**Aim of the exercise:** Set down all of the data that follows word for word, without the images.

**Source data:**
┌──

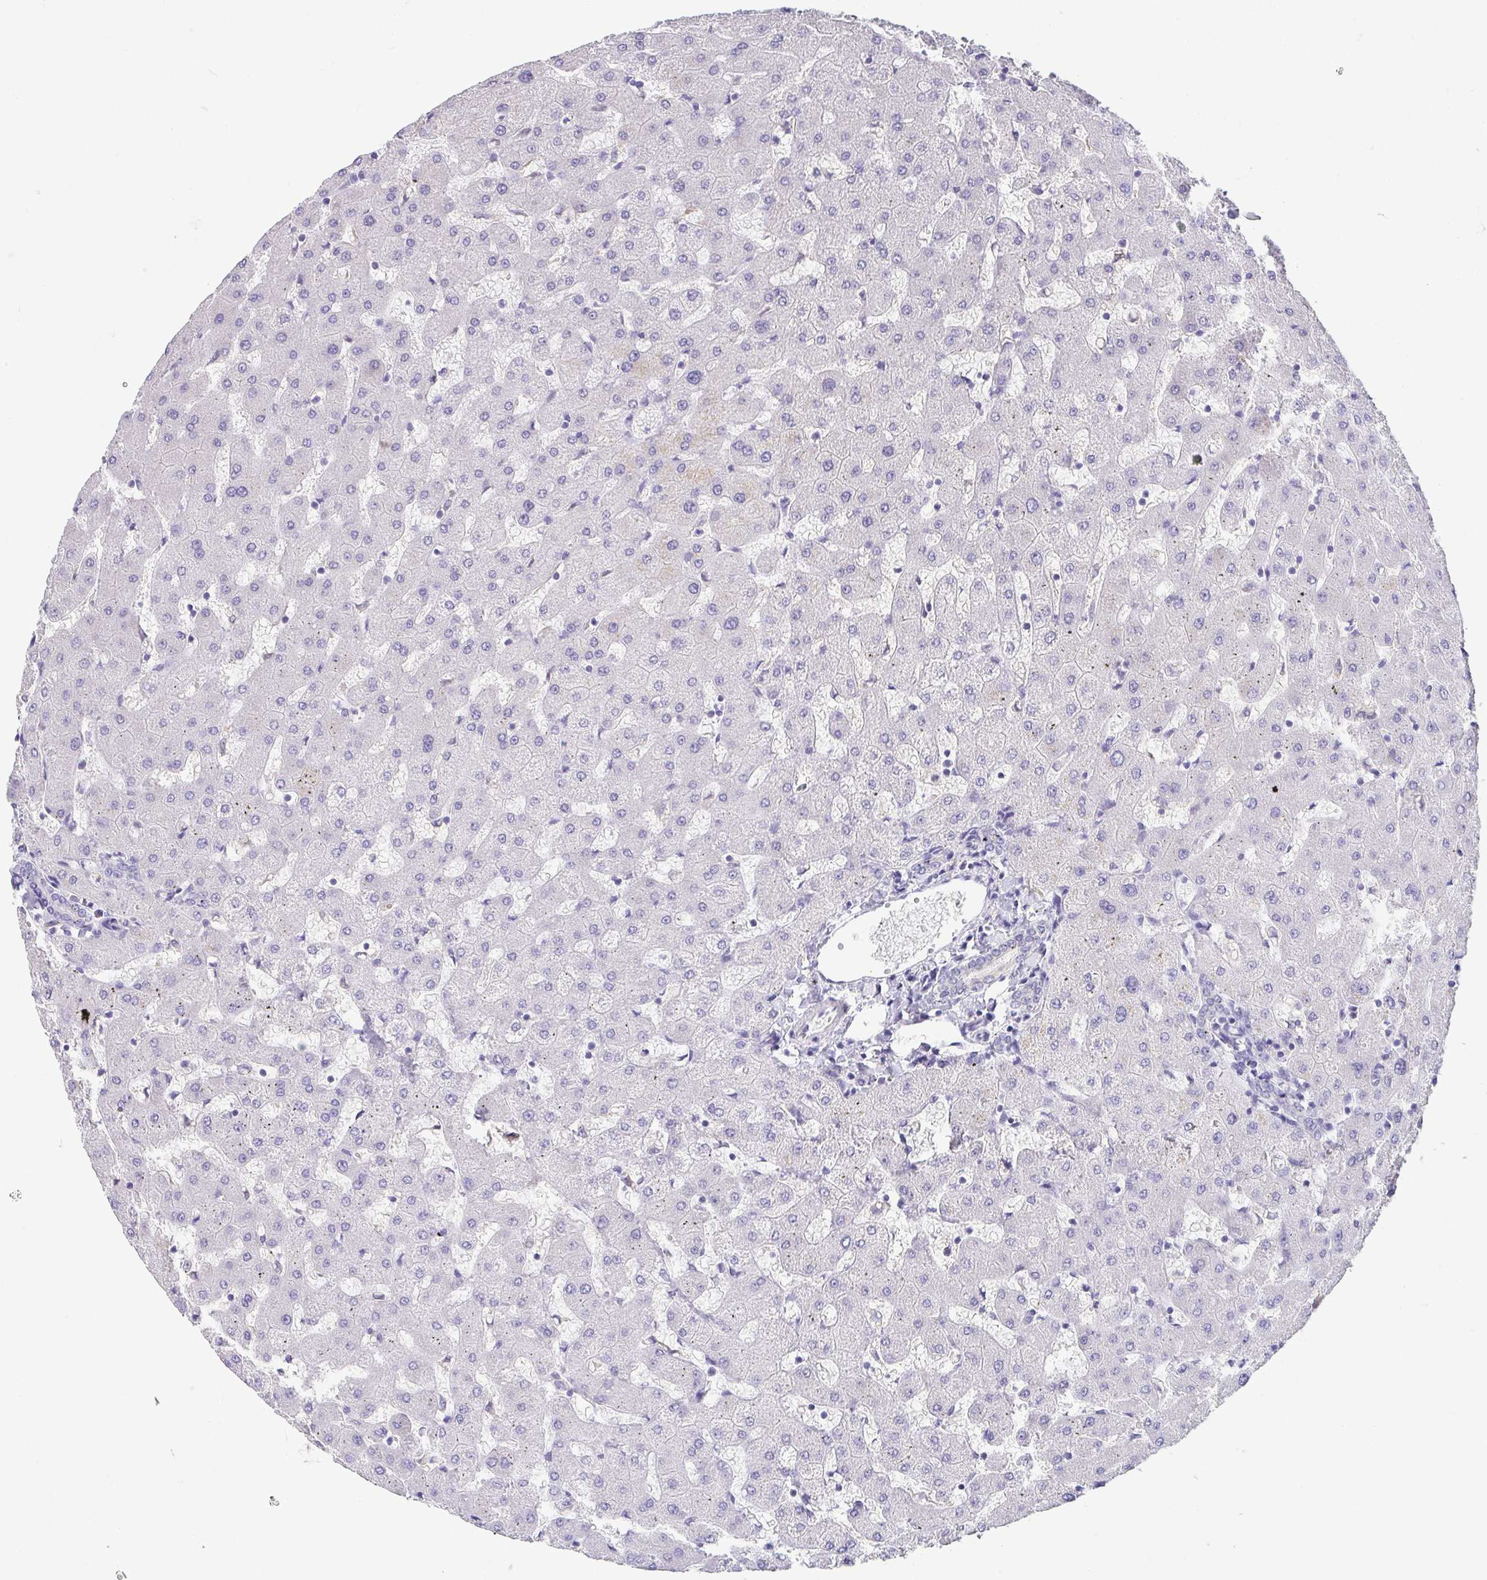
{"staining": {"intensity": "negative", "quantity": "none", "location": "none"}, "tissue": "liver", "cell_type": "Cholangiocytes", "image_type": "normal", "snomed": [{"axis": "morphology", "description": "Normal tissue, NOS"}, {"axis": "topography", "description": "Liver"}], "caption": "This is an IHC photomicrograph of unremarkable human liver. There is no positivity in cholangiocytes.", "gene": "FABP3", "patient": {"sex": "female", "age": 63}}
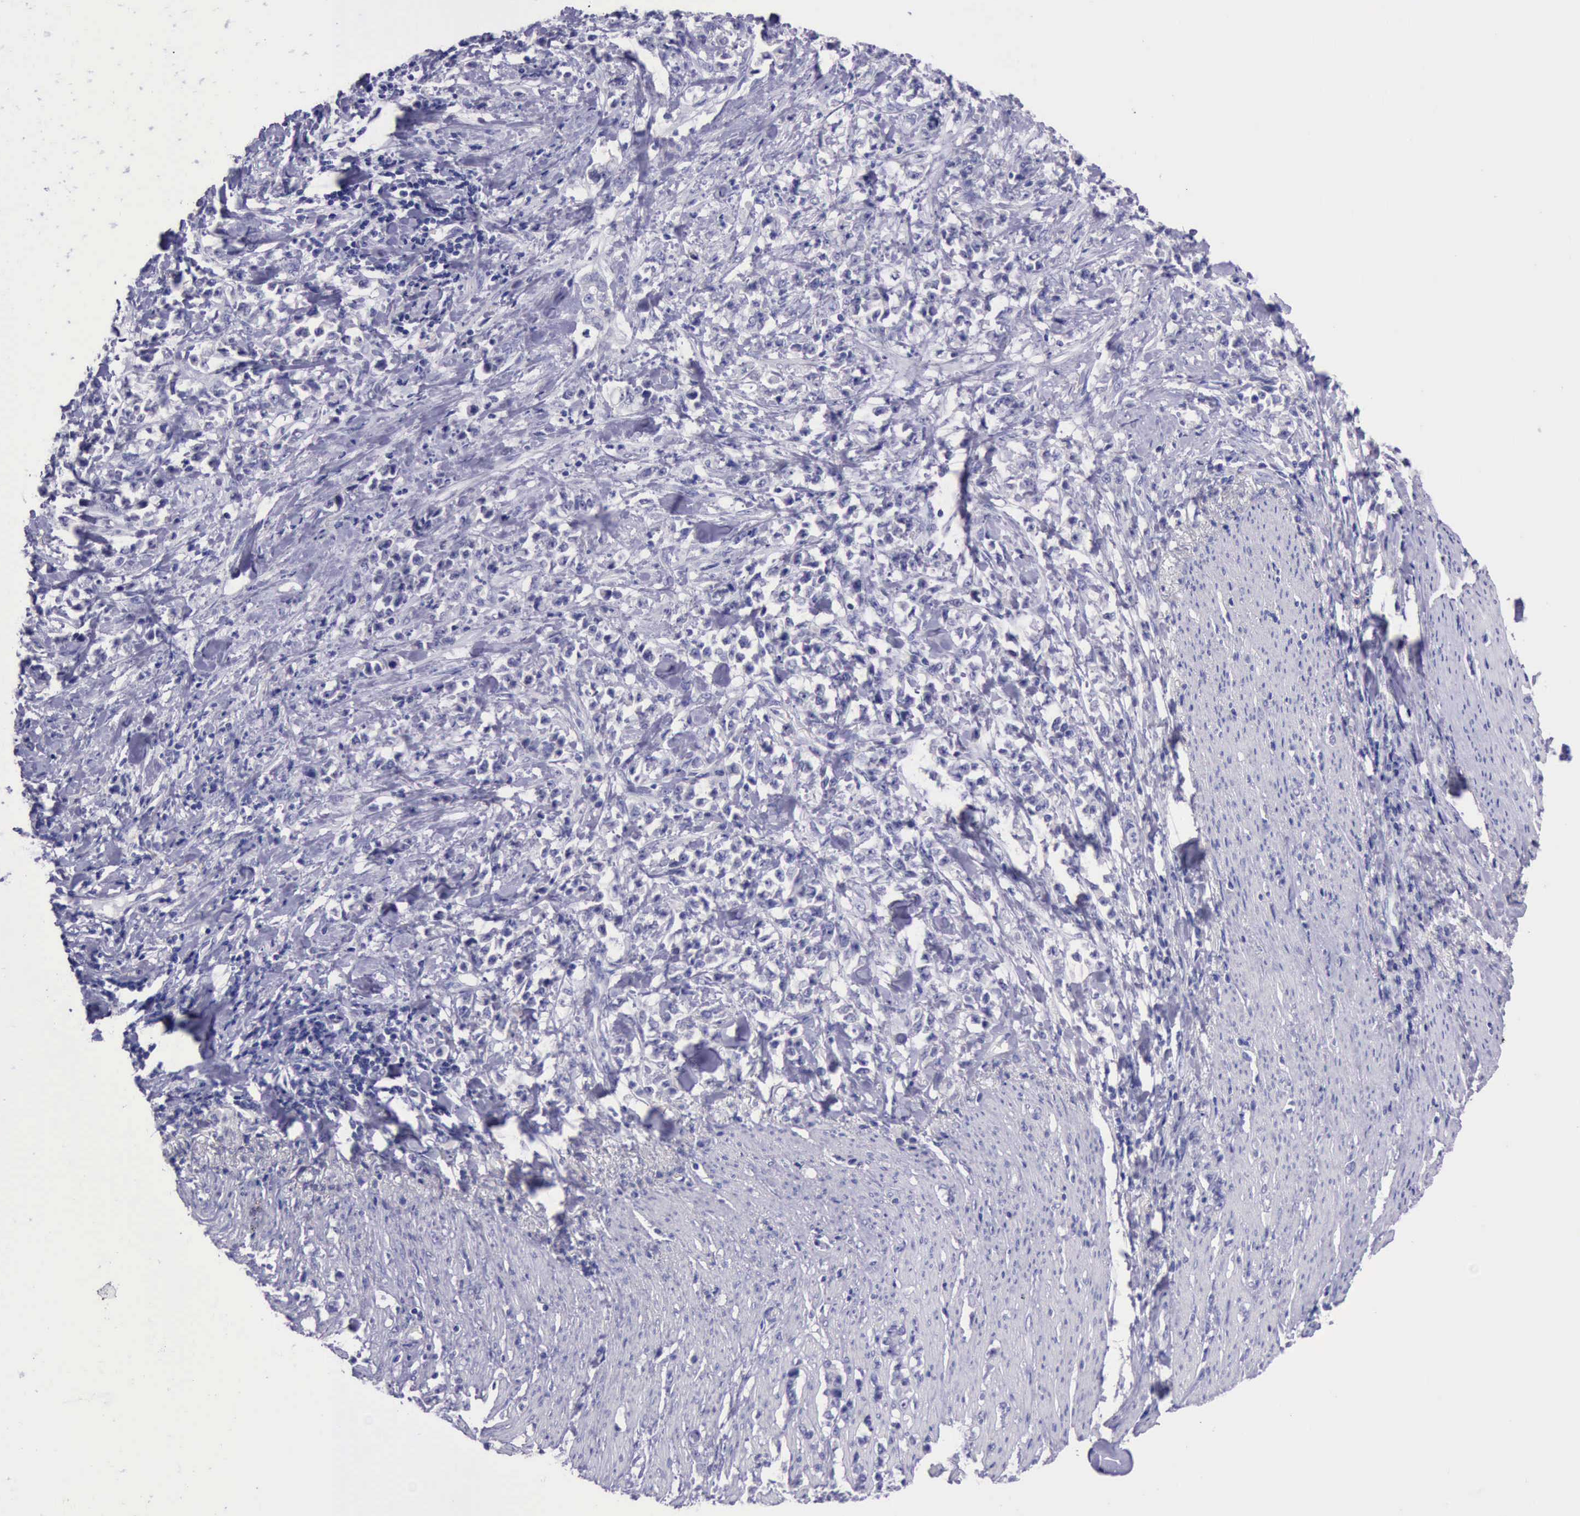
{"staining": {"intensity": "negative", "quantity": "none", "location": "none"}, "tissue": "stomach cancer", "cell_type": "Tumor cells", "image_type": "cancer", "snomed": [{"axis": "morphology", "description": "Adenocarcinoma, NOS"}, {"axis": "topography", "description": "Stomach, lower"}], "caption": "The image demonstrates no staining of tumor cells in stomach cancer.", "gene": "LRFN5", "patient": {"sex": "male", "age": 88}}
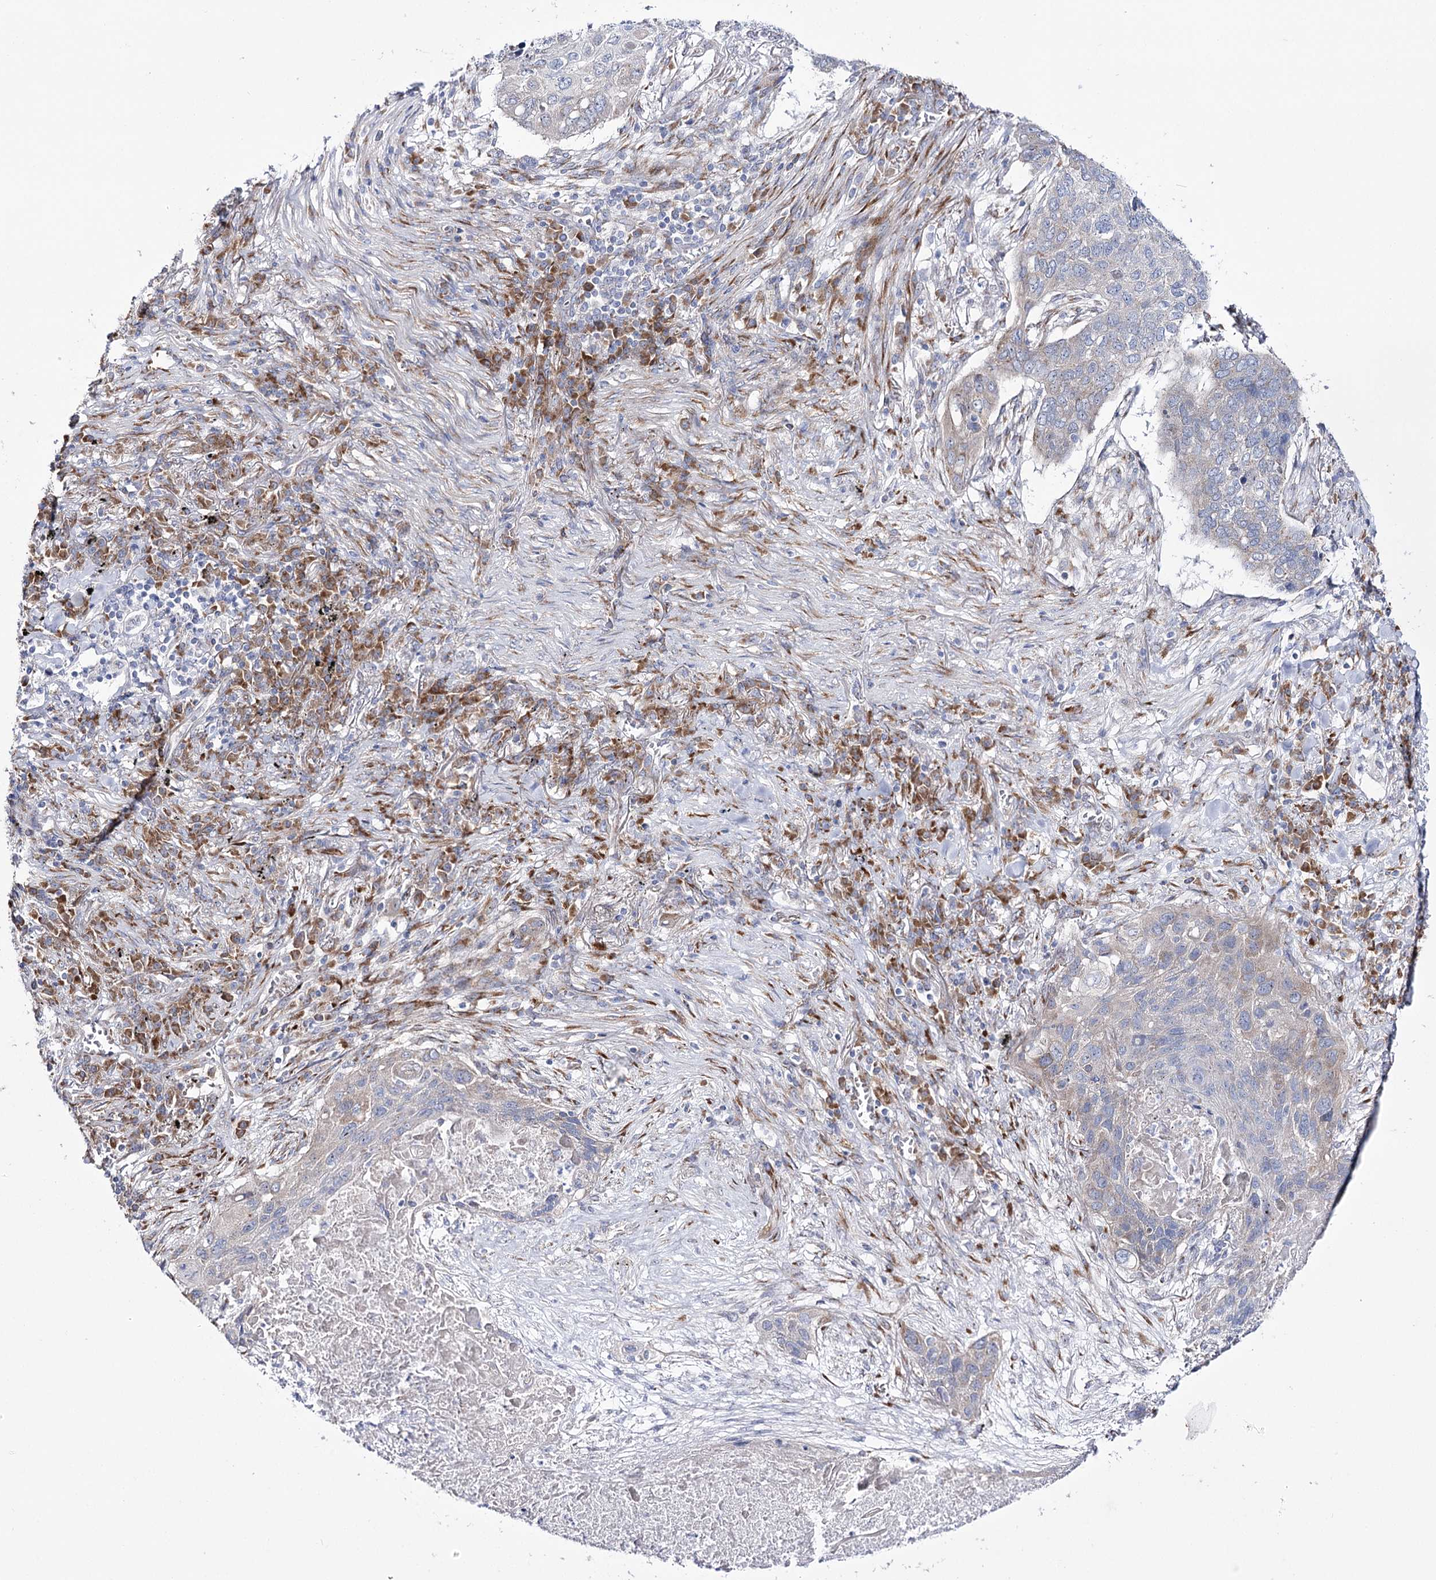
{"staining": {"intensity": "negative", "quantity": "none", "location": "none"}, "tissue": "lung cancer", "cell_type": "Tumor cells", "image_type": "cancer", "snomed": [{"axis": "morphology", "description": "Squamous cell carcinoma, NOS"}, {"axis": "topography", "description": "Lung"}], "caption": "A histopathology image of human squamous cell carcinoma (lung) is negative for staining in tumor cells.", "gene": "METTL5", "patient": {"sex": "female", "age": 63}}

└──

**The completed task:**
{"staining": {"intensity": "negative", "quantity": "none", "location": "none"}, "tissue": "liver", "cell_type": "Cholangiocytes", "image_type": "normal", "snomed": [{"axis": "morphology", "description": "Normal tissue, NOS"}, {"axis": "topography", "description": "Liver"}], "caption": "This is an IHC photomicrograph of unremarkable human liver. There is no positivity in cholangiocytes.", "gene": "FABP3", "patient": {"sex": "female", "age": 63}}
{"staining": {"intensity": "negative", "quantity": "none", "location": "none"}, "tissue": "stomach cancer", "cell_type": "Tumor cells", "image_type": "cancer", "snomed": [{"axis": "morphology", "description": "Adenocarcinoma, NOS"}, {"axis": "topography", "description": "Stomach, lower"}], "caption": "The image demonstrates no staining of tumor cells in stomach cancer.", "gene": "LRFN5", "patient": {"sex": "male", "age": 88}}
{"staining": {"intensity": "negative", "quantity": "none", "location": "none"}, "tissue": "lung cancer", "cell_type": "Tumor cells", "image_type": "cancer", "snomed": [{"axis": "morphology", "description": "Squamous cell carcinoma, NOS"}, {"axis": "topography", "description": "Lung"}], "caption": "A histopathology image of human squamous cell carcinoma (lung) is negative for staining in tumor cells.", "gene": "METTL5", "patient": {"sex": "female", "age": 63}}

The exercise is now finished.